Comment 2 for bug 1906584

Revision history for this message
Christophe Rhodes (csr21-cantab) wrote : Re: [Bug 1906584] Re: char-upcase, char-downcase misbehave on some characters

Douglas Katzman <email address hidden> writes:

> It's debatable. We're trying to accord with Unicode, not with an
> obsolete spec that didn't fully anticipate characters that themselves
> are neither upper nor lower-case, but have a way to convert to upper
> or lower case.
> To take one of your examples, https://www.compart.com/en/unicode/U+01F2 says that
> (code-char #x1f2) has an upper-case character (#x1f1) and a lower-case character (#1f3).

I think we have the ability to distinguish between the Unicode
operations, which probably should never be done character-by-character
anyway, and the specified Lisp operations, and given that we have to do
that I think we should try to follow the invariants in the specified
lisp operations if we can.

I think we do already support treating various characters as not having
case even though Unicode says they do:

  (lower-case-p #\ß) ; => NIL
  (sb-unicode:lowercase-p #\ß) ; => T

and I think that we should probably do the same thing for these
characters and case changing, to preserve the specified invariants.
(Yes, they might do a different thing from Unicode-specified case
functions; that's fine, we have exported functions in SB-UNICODE for
that.) This affects the (currently) four titlecase characters with case
mappings to lower and upper case.

So the remaining problem is that tools-for-build/ucd.lisp is an
unreadable pile of magic, and every time I upgrade the version of
Unicode I say to myself that I need to rewrite it completely so that
it's understandable, and every time I run out of energy (and lately I've
run out of energy even to start the Unicode upgrade process, so we're
substantially out of date). There is code in tools-for-build/ucd.lisp
that builds a cases table; it probably "just" needs a small modification
to hold this additional data.

[EXERCISE SET]
a - Answer these questions from the bug comment:
(i) What value does the comment give for (lower-case-p #\ß)?
(ii) How many titlecase characters with case mappings to lower and upper case does it say are affected?
(iii) Which file does it call an unreadable pile of magic?
b - From the bug comment, copy out the stretch from "Douglas Katzman <email" through "operations if we can." word for word.

[SUPPLIED INFORMATION]
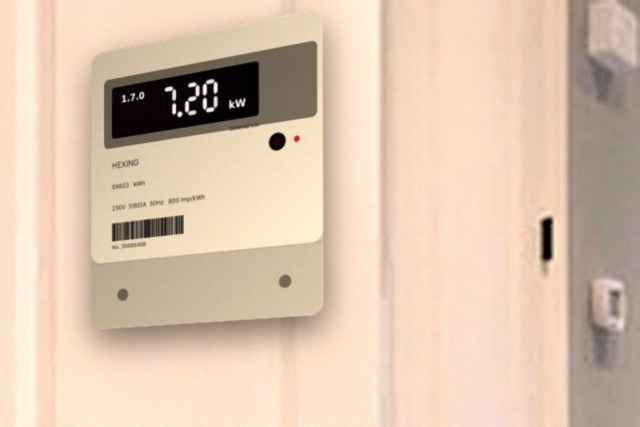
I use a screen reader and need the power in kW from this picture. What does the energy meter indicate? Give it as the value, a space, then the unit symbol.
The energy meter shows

[TASK-BY-TASK SOLUTIONS]
a -
(i) NIL
(ii) Four (currently)
(iii) tools-for-build/ucd.lisp

b -
Douglas Katzman <email address hidden> writes:

> It's debatable. We're trying to accord with Unicode, not with an
> obsolete spec that didn't fully anticipate characters that themselves
> are neither upper nor lower-case, but have a way to convert to upper
> or lower case.
> To take one of your examples, https://www.compart.com/en/unicode/U+01F2 says that
> (code-char #x1f2) has an upper-case character (#x1f1) and a lower-case character (#1f3).

I think we have the ability to distinguish between the Unicode
operations, which probably should never be done character-by-character
anyway, and the specified Lisp operations, and given that we have to do
that I think we should try to follow the invariants in the specified
lisp operations if we can.